DOCUMENT EXTRACT:
=======

Knockout of PKC θ gene attenuates oleic acid-induced acute lung injury via reduction of inflammation and oxidative stress.

OBJECTIVES

Acute respiratory distress syndrome resulting from acute lung injury has become a momentous clinical concern because of high morbidity and mortality in discharged patients with pulmonary and nonpulmonary diseases. This study aimed to explore the effect of protein kinase C (PKC) θ gene knockout on acute lung injury.

MATERIALS AND METHODS

Wt and PKC θ gene knockout mice were intravenously injected with oleic acid to induce acute lung injury. Pulmonary capillary permeability was assessed via measuring lung wet/dry weight ratio and level of protein in bronchoalveolar lavage fluid (BALF). Histological changes were used to examine acute lung injury. Malondialdehyde (MDA) level, superoxide dismutase (SOD) activity in serum, together with inflammatory cytokines including interleukin (IL)-6 and tumor necrosis factor-alpha (TNF-α), were determined. Furthermore, the expressions of heme oxygenase (HO)-1, nuclear factor kappa B (NF κB), and inhibitor of NF-κB alpha (IκB α) were detected in the lungs.

RESULTS

PKC θ gene knockout decreased lung wet/dry weight ratio, reduced levels of MDA, IL-6, and TNF-α in serum together with level of protein in BALF. Furthermore, PKC θ gene knockout increased the activities of SOD. Knockout of PKC θ was also observed to increase expression of HO-1 and reduce levels of p-NF κB and p-IKB α in the lungs.

CONCLUSION

These results suggest that PKC θ gene knockout attenuates oleic acid-induced acute lung injury via improving oxidative stress and inflammation.

=======

ENTRIES SUPPLIED:
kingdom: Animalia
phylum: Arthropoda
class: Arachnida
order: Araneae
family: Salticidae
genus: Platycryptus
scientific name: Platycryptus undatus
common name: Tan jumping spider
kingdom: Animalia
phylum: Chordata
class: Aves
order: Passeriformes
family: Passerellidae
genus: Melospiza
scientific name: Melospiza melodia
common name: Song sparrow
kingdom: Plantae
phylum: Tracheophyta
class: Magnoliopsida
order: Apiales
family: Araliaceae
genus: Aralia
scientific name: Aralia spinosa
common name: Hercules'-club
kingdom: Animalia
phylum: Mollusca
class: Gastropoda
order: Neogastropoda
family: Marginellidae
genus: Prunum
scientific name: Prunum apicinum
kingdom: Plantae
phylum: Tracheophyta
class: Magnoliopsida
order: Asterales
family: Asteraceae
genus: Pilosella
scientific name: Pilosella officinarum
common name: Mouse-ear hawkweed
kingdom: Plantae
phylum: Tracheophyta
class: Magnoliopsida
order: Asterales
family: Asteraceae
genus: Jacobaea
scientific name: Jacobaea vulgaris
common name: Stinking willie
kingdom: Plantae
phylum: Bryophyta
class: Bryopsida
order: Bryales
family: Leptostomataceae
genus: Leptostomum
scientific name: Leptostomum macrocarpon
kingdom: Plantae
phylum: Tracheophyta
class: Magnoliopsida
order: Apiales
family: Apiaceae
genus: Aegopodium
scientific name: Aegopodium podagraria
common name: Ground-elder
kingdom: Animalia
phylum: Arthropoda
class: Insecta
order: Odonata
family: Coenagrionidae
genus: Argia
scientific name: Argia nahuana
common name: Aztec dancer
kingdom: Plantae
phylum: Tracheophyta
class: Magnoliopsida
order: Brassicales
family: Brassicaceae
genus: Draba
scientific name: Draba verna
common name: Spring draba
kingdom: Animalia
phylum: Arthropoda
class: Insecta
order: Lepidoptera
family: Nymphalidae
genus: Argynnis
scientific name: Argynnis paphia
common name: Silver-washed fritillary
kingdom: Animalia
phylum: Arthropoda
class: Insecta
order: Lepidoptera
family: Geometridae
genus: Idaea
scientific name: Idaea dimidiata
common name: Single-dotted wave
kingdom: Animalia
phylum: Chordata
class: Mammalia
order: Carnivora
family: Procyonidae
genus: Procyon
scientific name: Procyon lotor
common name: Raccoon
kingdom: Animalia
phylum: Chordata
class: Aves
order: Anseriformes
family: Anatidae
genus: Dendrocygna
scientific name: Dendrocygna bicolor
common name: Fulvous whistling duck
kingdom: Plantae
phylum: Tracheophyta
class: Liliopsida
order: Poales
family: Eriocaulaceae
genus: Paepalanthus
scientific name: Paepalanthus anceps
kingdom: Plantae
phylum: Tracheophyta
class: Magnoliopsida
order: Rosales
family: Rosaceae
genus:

=======

EXERCISE INSTRUCTIONS:
Answer these questions from the abstract on PKC θ knockout and lung injury:
(a) What was injected into the mice to induce acute lung injury?
(b) Which two measurements were used to assess pulmonary capillary permeability?
(c) Whose activity did PKC θ gene knockout increase?

FINISHED TASK:
(a) Oleic acid, given intravenously.
(b) The lung wet/dry weight ratio and the level of protein in bronchoalveolar lavage fluid (BALF).
(c) Superoxide dismutase (SOD).